What is this paper about? The authors study online feedback optimization (OFO) for systems where the distribution of random parameters depends on the control actions. In other words, choosing a control input can change the way uncertainty behaves. This situation appears in engineering systems such as power grids with price-responsive devices. The paper develops and analyzes a measurement-based algorithm that can operate without knowing the full system model or the exact distributional map.

What the researchers did. They extend a projected primal–dual algorithm to the stochastic, decision-dependent setting. The algorithm uses real-time output measurements to build a gradient-like update and then projects the result onto the allowed input set and onto a surrogate set for the dual variables. Because the true dual constraint sets are not assumed known, the method works with surrogate dual sets H(n). The authors study the iterates relative to the sequence of "performatively stable" saddle points — fixed points that are optimal for the distribution they induce — rather than the saddle points of a fixed, known distribution.

How the method works at a high level.
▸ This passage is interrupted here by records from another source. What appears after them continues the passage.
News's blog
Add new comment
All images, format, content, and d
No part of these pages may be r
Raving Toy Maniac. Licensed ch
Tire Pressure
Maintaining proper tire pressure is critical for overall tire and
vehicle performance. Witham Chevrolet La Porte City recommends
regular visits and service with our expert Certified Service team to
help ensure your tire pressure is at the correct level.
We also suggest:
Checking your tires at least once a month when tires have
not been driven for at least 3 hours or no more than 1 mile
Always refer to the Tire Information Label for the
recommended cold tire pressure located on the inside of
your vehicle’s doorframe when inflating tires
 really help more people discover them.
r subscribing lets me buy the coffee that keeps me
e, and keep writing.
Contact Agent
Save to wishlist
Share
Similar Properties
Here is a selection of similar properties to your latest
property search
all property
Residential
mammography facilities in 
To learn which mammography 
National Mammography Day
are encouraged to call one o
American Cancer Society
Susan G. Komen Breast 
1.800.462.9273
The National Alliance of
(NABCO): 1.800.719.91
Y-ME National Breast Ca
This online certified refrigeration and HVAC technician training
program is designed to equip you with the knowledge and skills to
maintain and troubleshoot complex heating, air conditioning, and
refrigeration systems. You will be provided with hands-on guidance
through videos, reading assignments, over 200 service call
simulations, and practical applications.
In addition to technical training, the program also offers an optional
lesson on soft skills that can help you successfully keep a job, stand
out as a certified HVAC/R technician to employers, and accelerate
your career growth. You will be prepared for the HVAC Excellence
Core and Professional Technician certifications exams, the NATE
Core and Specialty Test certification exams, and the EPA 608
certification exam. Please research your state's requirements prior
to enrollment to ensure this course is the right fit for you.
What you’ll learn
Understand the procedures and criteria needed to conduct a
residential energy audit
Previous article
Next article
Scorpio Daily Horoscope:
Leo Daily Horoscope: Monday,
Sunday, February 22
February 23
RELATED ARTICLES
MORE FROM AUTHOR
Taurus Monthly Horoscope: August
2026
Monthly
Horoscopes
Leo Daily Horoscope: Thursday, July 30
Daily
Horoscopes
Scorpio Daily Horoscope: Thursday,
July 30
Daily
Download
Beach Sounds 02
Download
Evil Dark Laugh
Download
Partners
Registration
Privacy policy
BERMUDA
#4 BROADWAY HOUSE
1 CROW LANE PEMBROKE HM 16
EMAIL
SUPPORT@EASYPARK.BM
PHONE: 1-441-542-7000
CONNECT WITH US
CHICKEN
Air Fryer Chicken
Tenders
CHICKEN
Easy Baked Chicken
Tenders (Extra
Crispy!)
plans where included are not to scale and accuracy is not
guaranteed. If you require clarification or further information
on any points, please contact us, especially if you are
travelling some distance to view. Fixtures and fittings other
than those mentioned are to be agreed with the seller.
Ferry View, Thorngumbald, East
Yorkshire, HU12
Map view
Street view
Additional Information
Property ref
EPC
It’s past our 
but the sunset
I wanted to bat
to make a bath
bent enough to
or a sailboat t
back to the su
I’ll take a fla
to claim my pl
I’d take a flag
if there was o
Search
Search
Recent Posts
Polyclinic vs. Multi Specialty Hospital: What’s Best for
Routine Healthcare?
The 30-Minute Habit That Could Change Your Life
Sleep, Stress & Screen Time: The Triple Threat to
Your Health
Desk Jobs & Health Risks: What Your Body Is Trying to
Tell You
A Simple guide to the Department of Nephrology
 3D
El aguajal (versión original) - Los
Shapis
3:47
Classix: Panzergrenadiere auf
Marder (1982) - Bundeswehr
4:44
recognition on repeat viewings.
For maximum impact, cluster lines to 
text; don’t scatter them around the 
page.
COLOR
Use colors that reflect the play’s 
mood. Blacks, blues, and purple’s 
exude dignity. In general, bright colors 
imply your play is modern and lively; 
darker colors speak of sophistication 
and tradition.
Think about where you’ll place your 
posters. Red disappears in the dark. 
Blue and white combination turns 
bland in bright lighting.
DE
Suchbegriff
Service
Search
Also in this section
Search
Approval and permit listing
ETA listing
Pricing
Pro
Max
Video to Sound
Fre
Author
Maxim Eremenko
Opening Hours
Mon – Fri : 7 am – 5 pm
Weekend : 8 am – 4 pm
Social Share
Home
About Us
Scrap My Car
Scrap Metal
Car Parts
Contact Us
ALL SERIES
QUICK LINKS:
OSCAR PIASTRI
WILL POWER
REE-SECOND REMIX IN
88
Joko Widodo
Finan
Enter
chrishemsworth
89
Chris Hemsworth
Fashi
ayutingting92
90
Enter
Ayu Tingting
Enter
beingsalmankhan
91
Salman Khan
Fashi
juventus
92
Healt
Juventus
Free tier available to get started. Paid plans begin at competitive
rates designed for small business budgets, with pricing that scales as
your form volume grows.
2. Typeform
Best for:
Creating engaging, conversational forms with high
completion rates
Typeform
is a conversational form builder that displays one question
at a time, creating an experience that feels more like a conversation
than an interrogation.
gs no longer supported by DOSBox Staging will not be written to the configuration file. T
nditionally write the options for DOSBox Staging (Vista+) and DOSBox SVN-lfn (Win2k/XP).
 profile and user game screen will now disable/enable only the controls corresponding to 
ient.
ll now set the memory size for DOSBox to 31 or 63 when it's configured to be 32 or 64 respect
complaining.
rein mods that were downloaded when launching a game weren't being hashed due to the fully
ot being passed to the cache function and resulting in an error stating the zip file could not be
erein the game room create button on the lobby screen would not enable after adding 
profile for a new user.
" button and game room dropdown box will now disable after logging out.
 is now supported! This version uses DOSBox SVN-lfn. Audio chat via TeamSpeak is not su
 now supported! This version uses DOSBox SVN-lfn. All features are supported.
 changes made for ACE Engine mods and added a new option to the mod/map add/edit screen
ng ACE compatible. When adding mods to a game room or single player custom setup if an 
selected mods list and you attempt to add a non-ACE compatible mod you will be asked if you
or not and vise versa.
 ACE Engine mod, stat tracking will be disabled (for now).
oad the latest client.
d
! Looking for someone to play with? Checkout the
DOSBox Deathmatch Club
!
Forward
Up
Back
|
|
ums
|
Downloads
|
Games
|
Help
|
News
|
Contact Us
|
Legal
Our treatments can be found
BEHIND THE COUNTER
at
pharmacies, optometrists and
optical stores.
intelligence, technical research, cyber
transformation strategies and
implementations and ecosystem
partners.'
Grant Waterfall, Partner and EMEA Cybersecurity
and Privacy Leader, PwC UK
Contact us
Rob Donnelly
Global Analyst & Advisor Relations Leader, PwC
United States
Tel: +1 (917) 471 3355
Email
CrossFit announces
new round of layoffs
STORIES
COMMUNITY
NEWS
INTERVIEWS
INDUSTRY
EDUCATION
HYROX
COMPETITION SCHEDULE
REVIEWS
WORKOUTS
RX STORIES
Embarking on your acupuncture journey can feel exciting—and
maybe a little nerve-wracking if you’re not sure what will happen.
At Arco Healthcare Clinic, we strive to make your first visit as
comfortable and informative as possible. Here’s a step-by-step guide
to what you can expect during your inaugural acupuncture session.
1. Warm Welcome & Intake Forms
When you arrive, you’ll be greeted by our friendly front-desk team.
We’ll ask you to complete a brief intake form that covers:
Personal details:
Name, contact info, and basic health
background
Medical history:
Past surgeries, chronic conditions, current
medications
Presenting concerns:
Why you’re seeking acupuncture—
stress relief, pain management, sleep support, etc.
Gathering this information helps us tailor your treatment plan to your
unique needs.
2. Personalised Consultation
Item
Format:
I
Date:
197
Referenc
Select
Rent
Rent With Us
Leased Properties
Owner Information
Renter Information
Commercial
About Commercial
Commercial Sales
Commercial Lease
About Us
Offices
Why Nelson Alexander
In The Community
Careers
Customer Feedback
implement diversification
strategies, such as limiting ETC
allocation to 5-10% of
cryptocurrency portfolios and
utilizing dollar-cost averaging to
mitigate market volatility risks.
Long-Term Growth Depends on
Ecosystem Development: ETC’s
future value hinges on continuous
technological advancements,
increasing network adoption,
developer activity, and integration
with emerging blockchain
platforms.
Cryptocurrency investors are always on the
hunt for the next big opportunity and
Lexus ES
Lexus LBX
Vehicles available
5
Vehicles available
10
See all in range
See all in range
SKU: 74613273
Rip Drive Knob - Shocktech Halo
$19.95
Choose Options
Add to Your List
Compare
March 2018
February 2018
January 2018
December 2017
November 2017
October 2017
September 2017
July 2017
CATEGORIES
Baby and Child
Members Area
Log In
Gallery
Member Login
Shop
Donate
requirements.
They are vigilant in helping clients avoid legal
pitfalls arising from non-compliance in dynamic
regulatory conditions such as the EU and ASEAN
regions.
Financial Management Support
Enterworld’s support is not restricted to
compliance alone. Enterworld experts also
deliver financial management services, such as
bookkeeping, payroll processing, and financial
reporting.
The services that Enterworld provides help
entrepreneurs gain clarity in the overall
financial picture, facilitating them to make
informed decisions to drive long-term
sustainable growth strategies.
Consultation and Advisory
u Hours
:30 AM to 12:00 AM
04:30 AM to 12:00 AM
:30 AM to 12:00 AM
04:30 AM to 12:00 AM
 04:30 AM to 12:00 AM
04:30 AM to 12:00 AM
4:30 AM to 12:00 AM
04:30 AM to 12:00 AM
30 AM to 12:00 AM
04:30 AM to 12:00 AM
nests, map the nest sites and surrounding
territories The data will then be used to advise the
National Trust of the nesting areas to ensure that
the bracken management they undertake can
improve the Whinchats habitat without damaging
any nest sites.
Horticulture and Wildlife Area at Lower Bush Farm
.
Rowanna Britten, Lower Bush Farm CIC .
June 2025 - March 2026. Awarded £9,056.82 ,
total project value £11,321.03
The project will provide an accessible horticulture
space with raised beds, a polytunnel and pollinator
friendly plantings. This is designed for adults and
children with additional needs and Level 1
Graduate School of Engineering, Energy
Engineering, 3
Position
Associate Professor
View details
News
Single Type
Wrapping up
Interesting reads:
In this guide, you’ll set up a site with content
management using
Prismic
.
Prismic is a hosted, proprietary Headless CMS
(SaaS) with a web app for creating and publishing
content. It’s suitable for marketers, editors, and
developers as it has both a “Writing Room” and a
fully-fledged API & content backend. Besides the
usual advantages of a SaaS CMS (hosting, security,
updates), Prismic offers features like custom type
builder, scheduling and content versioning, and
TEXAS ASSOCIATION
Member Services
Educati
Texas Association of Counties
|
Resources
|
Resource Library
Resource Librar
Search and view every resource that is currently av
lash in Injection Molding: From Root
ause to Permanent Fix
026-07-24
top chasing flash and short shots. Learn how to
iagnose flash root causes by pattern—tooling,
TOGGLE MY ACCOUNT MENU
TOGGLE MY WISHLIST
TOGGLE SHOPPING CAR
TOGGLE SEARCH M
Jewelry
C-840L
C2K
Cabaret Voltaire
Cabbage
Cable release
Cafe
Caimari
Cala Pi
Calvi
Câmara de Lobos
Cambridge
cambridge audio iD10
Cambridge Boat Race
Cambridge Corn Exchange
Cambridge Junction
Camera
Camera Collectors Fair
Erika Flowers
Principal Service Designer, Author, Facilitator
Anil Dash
At each time step the controller measures the system output, forms a measurement-based approximation of the gradient of a regularized Lagrangian, and takes a step in the negative gradient direction. The step is followed by a projection onto the allowed input set and onto the surrogate dual set. The analysis accounts for four sources of error that affect tracking of the performatively stable points: (i) the intrinsic stochasticity of the problem, (ii) errors in the output measurements used to form gradients, (iii) time variation in the underlying problem, and (iv) any mismatch between the surrogate dual sets and the true dual sets.

Main theoretical result and why it matters. The paper provides an upper bound on the long-run mean-square tracking error (a steady-state bound on E[||z_n − z^P_n||^2]). That bound decomposes into interpretable terms tied to the four error sources above. The bound depends on the algorithm step size (often denoted α) and shows how each error source contributes to steady-state error. Special cases are spelled out: if the randomness does not change over time then the stochasticity term drops out; if the surrogate dual sets contain the true dual variables then the surrogate-mismatch term drops out; and if measurement error, time variation and surrogate mismatch are all zero the bound reduces to a rate proportional to the step size, consistent with standard stochastic gradient descent theory.